▸ **Problem**: Show every line from the data below that includes "Silika".

▸ **Data to use**:
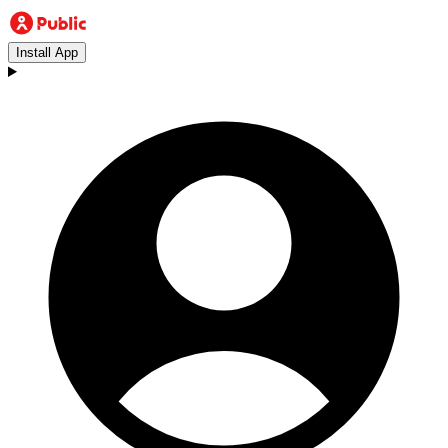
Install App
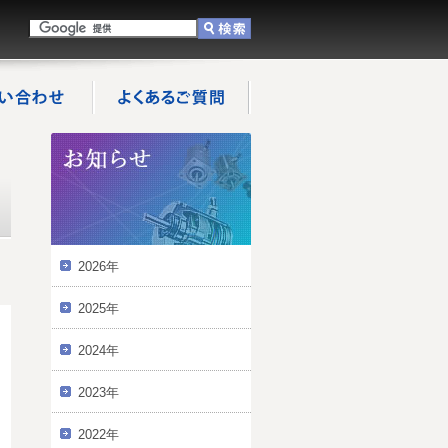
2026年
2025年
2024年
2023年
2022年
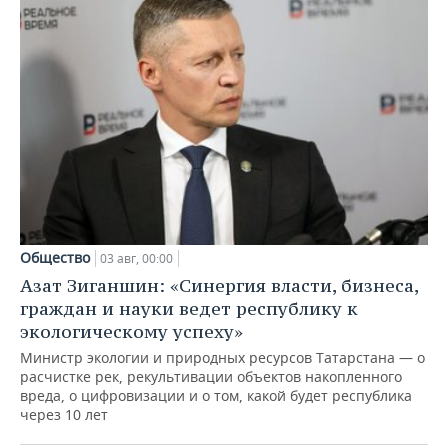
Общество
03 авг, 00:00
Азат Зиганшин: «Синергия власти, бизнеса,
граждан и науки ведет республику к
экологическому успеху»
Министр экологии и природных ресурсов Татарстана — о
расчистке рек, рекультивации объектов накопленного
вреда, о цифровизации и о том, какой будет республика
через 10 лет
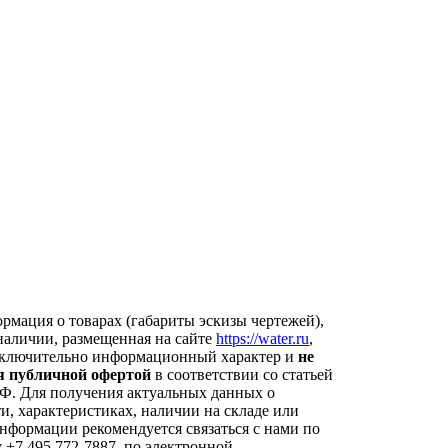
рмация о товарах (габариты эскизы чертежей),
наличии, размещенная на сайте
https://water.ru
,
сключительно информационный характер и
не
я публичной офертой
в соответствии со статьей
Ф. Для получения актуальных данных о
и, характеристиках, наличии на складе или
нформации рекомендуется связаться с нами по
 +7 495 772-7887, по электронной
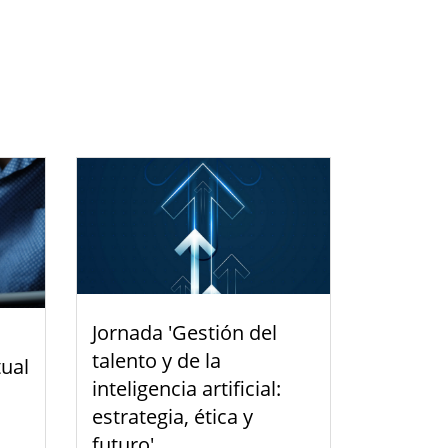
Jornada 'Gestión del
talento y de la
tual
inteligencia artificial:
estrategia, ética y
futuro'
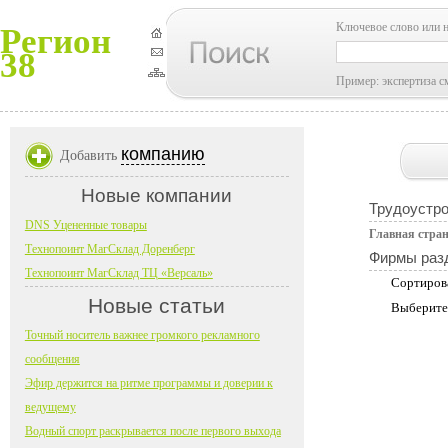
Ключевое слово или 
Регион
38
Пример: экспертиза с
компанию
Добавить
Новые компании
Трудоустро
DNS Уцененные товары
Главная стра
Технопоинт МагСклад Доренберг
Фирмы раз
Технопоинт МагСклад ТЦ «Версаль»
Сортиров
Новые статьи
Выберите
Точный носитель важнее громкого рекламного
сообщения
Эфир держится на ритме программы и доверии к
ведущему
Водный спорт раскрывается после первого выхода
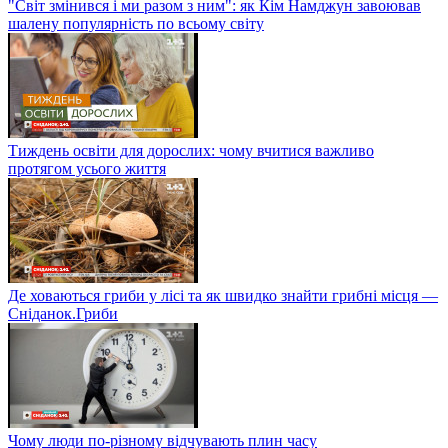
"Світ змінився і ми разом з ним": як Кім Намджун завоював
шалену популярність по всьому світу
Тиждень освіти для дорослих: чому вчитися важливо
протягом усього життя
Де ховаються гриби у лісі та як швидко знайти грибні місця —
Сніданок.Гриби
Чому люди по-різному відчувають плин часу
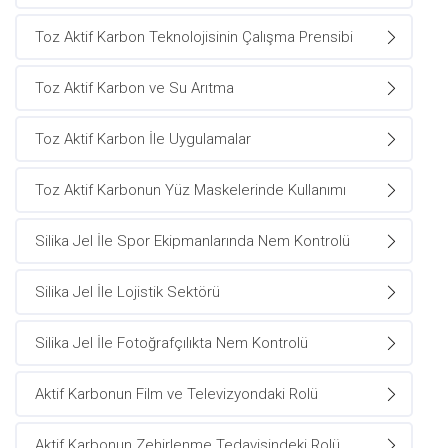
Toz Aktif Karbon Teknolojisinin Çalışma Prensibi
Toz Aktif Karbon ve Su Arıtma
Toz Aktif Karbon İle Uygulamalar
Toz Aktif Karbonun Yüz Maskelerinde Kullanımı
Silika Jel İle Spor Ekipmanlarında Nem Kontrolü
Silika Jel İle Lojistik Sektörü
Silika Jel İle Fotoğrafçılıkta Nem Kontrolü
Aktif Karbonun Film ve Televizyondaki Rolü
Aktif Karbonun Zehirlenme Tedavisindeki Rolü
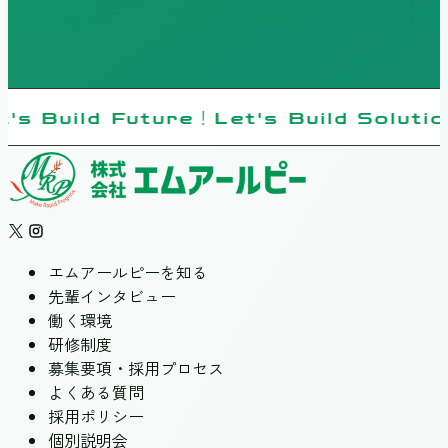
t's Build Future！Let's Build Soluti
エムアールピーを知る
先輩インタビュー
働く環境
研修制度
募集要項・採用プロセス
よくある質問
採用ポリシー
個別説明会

▸ **Output**:
Silika Jel İle Spor Ekipmanlarında Nem Kontrolü
Silika Jel İle Lojistik Sektörü
Silika Jel İle Fotoğrafçılıkta Nem Kontrolü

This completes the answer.